Start of Recorded information

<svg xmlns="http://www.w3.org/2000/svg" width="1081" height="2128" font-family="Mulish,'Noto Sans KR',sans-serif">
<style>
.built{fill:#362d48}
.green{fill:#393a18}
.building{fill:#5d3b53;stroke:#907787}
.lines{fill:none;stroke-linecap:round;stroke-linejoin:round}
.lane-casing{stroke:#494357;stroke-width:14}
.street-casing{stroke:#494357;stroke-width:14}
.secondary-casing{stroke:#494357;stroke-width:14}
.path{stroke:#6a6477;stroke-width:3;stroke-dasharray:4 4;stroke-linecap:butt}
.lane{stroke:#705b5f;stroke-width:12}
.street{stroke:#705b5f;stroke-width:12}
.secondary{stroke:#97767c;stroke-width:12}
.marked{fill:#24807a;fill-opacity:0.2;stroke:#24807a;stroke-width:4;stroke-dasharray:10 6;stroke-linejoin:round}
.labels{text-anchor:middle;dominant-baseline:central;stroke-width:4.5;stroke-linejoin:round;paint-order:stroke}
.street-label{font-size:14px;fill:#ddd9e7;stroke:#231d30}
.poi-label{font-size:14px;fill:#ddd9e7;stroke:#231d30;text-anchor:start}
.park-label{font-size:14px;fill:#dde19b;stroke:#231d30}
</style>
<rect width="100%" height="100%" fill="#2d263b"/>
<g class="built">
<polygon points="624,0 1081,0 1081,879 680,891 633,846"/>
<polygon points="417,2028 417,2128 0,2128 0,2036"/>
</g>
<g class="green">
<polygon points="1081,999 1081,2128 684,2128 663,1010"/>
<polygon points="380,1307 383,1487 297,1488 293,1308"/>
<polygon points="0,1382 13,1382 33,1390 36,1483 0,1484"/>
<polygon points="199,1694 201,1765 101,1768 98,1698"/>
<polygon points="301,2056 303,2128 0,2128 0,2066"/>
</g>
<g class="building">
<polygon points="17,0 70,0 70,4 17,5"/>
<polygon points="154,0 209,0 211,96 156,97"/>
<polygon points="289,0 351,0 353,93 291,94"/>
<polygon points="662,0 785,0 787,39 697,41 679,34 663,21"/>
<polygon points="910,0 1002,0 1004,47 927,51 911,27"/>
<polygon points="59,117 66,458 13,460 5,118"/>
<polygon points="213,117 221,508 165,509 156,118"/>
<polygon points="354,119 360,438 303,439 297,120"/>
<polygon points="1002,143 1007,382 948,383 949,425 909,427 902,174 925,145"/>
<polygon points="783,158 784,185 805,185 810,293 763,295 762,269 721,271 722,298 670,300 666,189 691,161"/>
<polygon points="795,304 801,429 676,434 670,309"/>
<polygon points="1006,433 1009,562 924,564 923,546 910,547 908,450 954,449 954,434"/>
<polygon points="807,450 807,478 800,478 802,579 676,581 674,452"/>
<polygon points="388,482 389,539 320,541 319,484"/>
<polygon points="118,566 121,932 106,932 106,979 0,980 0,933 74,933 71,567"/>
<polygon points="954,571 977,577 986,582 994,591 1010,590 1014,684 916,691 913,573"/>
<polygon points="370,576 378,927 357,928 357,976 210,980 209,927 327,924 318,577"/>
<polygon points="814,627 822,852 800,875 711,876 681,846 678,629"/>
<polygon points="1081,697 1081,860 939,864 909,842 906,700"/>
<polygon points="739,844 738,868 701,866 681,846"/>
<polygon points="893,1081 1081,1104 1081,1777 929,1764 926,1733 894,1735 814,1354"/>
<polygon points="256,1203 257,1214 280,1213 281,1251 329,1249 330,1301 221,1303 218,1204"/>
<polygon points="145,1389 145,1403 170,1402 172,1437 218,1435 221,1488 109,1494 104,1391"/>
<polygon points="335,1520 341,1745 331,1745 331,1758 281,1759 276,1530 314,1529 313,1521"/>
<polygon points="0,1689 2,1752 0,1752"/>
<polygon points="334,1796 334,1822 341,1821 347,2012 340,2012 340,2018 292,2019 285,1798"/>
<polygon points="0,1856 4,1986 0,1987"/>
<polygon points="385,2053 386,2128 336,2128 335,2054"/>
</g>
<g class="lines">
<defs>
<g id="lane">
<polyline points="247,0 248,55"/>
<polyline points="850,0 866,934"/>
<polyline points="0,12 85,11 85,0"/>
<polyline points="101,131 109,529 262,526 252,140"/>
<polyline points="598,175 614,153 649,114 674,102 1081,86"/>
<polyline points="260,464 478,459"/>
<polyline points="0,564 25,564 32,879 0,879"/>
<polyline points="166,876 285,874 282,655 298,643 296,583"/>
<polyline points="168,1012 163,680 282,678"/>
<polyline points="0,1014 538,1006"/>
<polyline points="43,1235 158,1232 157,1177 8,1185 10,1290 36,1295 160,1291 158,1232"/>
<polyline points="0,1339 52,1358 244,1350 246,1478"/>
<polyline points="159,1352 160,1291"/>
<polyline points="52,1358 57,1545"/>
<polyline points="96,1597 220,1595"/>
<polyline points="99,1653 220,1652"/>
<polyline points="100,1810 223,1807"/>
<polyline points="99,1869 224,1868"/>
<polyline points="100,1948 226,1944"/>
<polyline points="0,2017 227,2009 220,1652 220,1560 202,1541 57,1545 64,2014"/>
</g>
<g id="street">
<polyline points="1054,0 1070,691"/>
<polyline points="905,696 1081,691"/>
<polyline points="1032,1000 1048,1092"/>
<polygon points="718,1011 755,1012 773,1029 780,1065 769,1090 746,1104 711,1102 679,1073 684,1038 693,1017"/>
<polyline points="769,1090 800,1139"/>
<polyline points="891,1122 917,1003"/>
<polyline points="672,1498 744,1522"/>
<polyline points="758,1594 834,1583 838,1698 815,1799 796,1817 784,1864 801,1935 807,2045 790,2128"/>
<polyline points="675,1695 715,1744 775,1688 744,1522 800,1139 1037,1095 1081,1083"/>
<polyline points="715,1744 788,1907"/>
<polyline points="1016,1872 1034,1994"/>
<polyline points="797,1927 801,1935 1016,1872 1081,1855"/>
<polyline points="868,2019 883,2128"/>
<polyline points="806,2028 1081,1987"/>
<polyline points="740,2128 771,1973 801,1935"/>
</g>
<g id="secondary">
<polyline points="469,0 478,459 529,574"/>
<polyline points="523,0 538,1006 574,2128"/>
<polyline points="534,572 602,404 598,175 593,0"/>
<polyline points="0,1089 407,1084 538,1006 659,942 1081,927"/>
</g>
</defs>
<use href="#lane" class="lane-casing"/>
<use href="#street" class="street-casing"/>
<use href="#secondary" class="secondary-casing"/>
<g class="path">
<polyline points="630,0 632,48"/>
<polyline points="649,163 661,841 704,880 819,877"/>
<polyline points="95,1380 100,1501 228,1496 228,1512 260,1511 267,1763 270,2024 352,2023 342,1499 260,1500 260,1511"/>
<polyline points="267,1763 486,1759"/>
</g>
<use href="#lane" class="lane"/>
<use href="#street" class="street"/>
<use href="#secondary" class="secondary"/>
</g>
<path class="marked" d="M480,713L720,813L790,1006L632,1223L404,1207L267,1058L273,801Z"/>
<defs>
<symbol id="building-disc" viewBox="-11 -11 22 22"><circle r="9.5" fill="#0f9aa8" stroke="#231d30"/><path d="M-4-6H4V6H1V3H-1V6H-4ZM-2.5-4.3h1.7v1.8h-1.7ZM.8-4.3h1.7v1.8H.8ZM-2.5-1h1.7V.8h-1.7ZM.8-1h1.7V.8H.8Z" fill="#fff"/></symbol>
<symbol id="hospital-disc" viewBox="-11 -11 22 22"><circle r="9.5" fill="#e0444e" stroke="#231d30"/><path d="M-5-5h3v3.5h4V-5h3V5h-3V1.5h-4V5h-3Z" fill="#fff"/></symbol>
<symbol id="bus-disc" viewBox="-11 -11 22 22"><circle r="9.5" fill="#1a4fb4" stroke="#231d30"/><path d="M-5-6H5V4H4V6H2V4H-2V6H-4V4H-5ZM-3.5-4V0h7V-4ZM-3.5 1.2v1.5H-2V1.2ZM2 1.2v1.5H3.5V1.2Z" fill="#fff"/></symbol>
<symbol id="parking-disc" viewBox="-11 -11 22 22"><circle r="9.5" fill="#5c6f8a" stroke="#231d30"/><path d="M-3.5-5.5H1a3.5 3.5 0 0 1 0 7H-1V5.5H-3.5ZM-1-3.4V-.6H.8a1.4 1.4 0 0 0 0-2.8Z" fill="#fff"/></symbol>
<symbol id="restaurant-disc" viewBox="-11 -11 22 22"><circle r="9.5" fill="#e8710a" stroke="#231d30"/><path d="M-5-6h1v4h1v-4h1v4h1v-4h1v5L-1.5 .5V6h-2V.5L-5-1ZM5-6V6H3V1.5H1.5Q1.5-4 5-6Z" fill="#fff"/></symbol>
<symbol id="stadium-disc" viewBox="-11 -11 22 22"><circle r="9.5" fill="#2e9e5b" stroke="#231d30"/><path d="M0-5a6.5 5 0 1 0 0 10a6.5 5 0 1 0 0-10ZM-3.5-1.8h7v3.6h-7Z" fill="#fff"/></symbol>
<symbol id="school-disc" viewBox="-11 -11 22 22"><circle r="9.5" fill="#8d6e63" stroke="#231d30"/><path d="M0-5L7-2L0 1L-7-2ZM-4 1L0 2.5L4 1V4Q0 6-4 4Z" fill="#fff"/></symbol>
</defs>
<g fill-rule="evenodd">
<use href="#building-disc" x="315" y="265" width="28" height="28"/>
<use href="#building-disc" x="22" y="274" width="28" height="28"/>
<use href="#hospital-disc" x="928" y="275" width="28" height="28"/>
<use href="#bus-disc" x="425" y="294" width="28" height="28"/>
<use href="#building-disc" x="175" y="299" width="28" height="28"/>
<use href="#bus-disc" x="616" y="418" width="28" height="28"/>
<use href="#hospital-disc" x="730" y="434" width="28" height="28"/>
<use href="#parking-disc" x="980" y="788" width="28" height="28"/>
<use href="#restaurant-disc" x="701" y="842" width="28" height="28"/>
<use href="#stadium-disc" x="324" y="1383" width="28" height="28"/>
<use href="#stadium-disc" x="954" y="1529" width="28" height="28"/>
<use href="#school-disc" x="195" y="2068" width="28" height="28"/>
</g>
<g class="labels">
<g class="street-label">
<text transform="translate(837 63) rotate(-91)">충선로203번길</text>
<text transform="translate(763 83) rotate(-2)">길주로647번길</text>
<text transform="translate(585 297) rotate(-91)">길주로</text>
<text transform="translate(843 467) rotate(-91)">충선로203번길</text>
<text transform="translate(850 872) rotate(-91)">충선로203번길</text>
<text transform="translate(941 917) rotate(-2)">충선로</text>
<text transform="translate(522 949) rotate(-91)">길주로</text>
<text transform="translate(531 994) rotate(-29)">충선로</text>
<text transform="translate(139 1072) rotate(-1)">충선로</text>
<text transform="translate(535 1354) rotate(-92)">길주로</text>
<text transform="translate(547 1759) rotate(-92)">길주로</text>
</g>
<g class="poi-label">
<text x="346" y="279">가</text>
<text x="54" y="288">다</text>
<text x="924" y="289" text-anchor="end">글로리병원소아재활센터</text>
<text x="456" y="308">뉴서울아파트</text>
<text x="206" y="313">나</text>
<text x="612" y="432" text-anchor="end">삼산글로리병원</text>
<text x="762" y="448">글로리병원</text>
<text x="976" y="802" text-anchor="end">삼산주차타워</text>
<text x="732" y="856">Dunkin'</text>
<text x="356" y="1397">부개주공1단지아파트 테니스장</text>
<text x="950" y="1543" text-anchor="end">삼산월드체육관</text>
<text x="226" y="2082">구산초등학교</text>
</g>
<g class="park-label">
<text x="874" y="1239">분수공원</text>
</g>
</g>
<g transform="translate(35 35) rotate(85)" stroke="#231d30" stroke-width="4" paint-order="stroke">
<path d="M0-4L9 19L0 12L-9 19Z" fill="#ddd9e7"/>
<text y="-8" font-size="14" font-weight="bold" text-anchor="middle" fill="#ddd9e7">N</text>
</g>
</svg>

End of Recorded information

## Problem requirements
Every line containing the word "linecap" must be copied from the material above.

## Solution for this task
.lines{fill:none;stroke-linecap:round;stroke-linejoin:round}
.path{stroke:#6a6477;stroke-width:3;stroke-dasharray:4 4;stroke-linecap:butt}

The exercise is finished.